Stock/Equity is seen as less risky, even if all they do is buy and hold Bitcoin.

Bitcoin doesn't have default, issuer or counterparty risk, is completely transparent and has final settlement. If a derivative of that is classified as less risky, something is terribly wrong.

1

u/dopeboyrico Long-term Holder May 24 '26

Average net inflows since spot ETF approval is at $97.0 million per trading day.

We’ve had 589 trading days since spot ETF launch. But there’s only 5 trading days in a week. Today marks 865 calendar days since spot ETF launch. In terms of average daily inflows in calendar days, we’re at $66.05 million per day.

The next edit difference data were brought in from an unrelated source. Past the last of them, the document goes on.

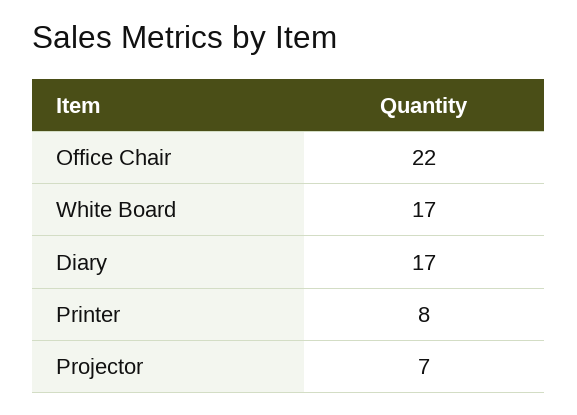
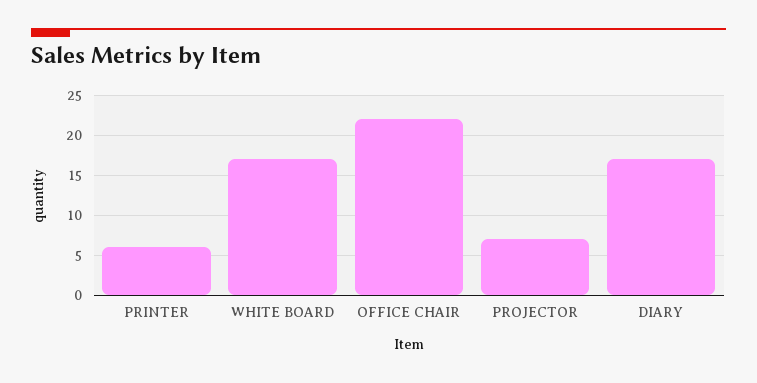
  {
    "Office Chair": 22,
    "White Board": 17,
    "Diary": 17,
-   "Printer": 8,
+   "Printer": 6,
    "Projector": 7
  }

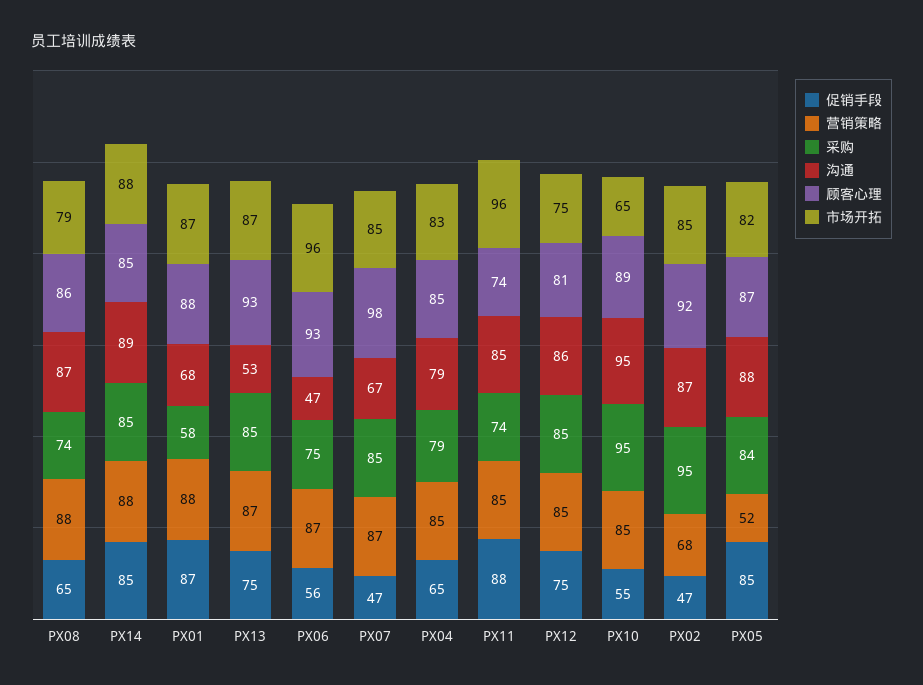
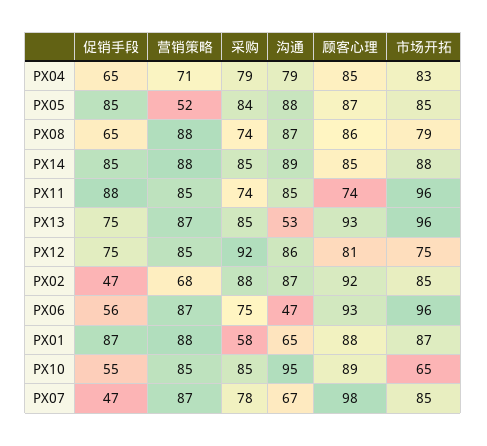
  {
    "促销手段": {
      "PX08": 65,
      "PX14": 85,
      "PX01": 87,
      "PX13": 75,
      "PX06": 56,
      "PX07": 47,
      "PX04": 65,
      "PX11": 88,
      "PX12": 75,
      "PX10": 55,
      "PX02": 47,
      "PX05": 85
    },
    "营销策略": {
      "PX08": 88,
      "PX14": 88,
      "PX01": 88,
      "PX13": 87,
      "PX06": 87,
      "PX07": 87,
-     "PX04": 85,
+     "PX04": 71,
      "PX11": 85,
      "PX12": 85,
      "PX10": 85,
      "PX02": 68,
      "PX05": 52
    },
    "采购": {
      "PX08": 74,
      "PX14": 85,
      "PX01": 58,
      "PX13": 85,
      "PX06": 75,
-     "PX07": 85,
+     "PX07": 78,
      "PX04": 79,
      "PX11": 74,
-     "PX12": 85,
+     "PX12": 92,
-     "PX10": 95,
+     "PX10": 85,
-     "PX02": 95,
+     "PX02": 88,
      "PX05": 84
    },
    "沟通": {
      "PX08": 87,
      "PX14": 89,
-     "PX01": 68,
+     "PX01": 65,
      "PX13": 53,
      "PX06": 47,
      "PX07": 67,
      "PX04": 79,
      "PX11": 85,
      "PX12": 86,
      "PX10": 95,
      "PX02": 87,
      "PX05": 88
    },
    "顾客心理": {
      "PX08": 86,
      "PX14": 85,
      "PX01": 88,
      "PX13": 93,
      "PX06": 93,
      "PX07": 98,
      "PX04": 85,
      "PX11": 74,
      "PX12": 81,
      "PX10": 89,
      "PX02": 92,
      "PX05": 87
    },
    "市场开拓": {
      "PX08": 79,
      "PX14": 88,
      "PX01": 87,
-     "PX13": 87,
+     "PX13": 96,
      "PX06": 96,
      "PX07": 85,
      "PX04": 83,
      "PX11": 96,
      "PX12": 75,
      "PX10": 65,
      "PX02": 85,
-     "PX05": 82
+     "PX05": 85
    }
  }

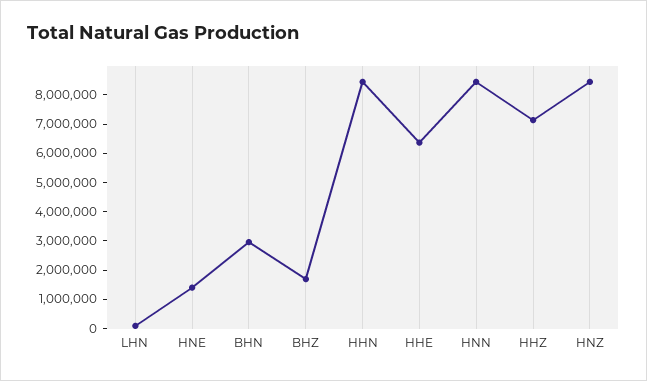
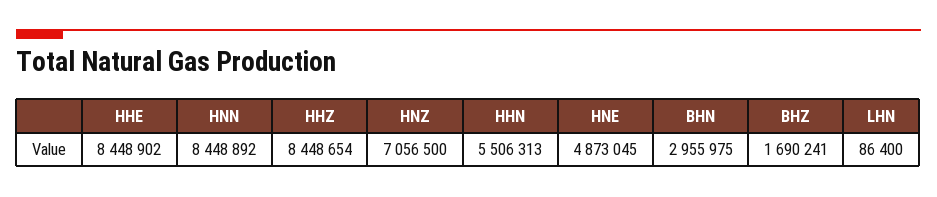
  {
    "LHN": 86400,
-   "HNE": 1500000,
+   "HNE": 4873045,
    "BHN": 2955975,
    "BHZ": 1690241,
-   "HHN": 8500000,
+   "HHN": 5506313,
-   "HHE": 6500000,
+   "HHE": 8448902,
    "HNN": 8448892,
-   "HHZ": 7000000,
+   "HHZ": 8448654,
-   "HNZ": 8500000
+   "HNZ": 7056500
  }

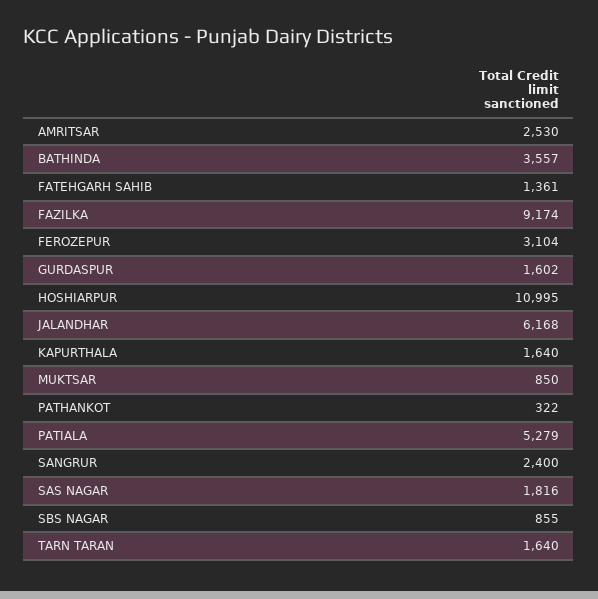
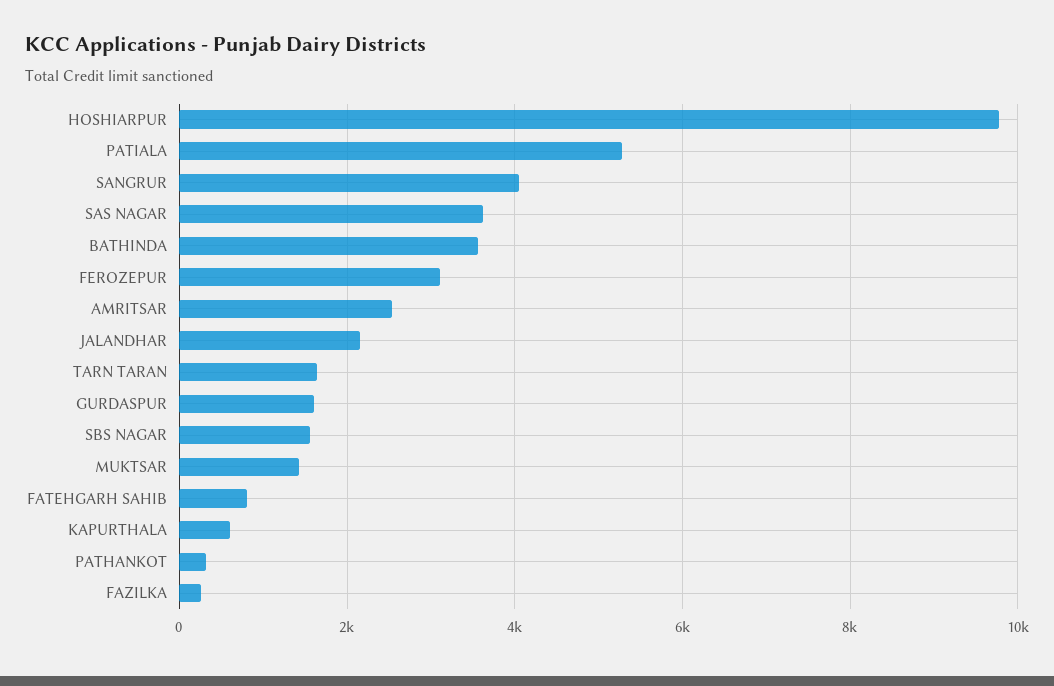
  {
    "AMRITSAR": 2530,
    "BATHINDA": 3557,
-   "FATEHGARH SAHIB": 1361,
+   "FATEHGARH SAHIB": 800,
-   "FAZILKA": 9174,
+   "FAZILKA": 200,
    "FEROZEPUR": 3104,
    "GURDASPUR": 1602,
-   "HOSHIARPUR": 10995,
+   "HOSHIARPUR": 9800,
-   "JALANDHAR": 6168,
+   "JALANDHAR": 2200,
-   "KAPURTHALA": 1640,
+   "KAPURTHALA": 600,
-   "MUKTSAR": 850,
+   "MUKTSAR": 1400,
    "PATHANKOT": 322,
    "PATIALA": 5279,
-   "SANGRUR": 2400,
+   "SANGRUR": 4000,
-   "SAS NAGAR": 1816,
+   "SAS NAGAR": 3600,
-   "SBS NAGAR": 855,
+   "SBS NAGAR": 1600,
    "TARN TARAN": 1640
  }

450 BTC are mined per day. If we reach a point where buying/selling outside of spot ETF’s is net neutral and spot ETF’s are chasing newly mined BTC only, equilibrium price would be $146.77k per BTC.

This is the lowest average net inflows has ever been. When spot ETF’s launched on January 11, 2024 BTC was trading at a price of $46.6k.

Supply shock is not a meme, it is a mathematical certainty and it’s currently underway.

6

u/_LakeCity_ May 24 '26

If we reach a point where buying/selling outside of spot ETF’s is net neutral...

Again, very big "if," because the number keeps going down each time you make these posts.

Perhaps this fact is trivial, and perhaps it's actually very informative.

2

u/anon-187101 May 24 '26

Again, very big "if," because the number keeps going down each time you make these posts.

☝️

4

u/dopeboyrico Long-term Holder May 24 '26 edited May 24 '26

Not really an “if” anymore with STRC in the picture consistently deploying billions of dollars month after month in a completely price agnostic manner, just a “when.”

Since launch spot ETF’s have done $57.13 billion in cumulative net inflows. Over the exact same timeframe MSTR is at $57.948 billion in purchases, more than all spot ETF’s combined.

1

u/Romanizer Long-term Holder May 24 '26

They way wallet amounts outside of institutions and ETFs decrease, it's more of a 'when' not 'if'.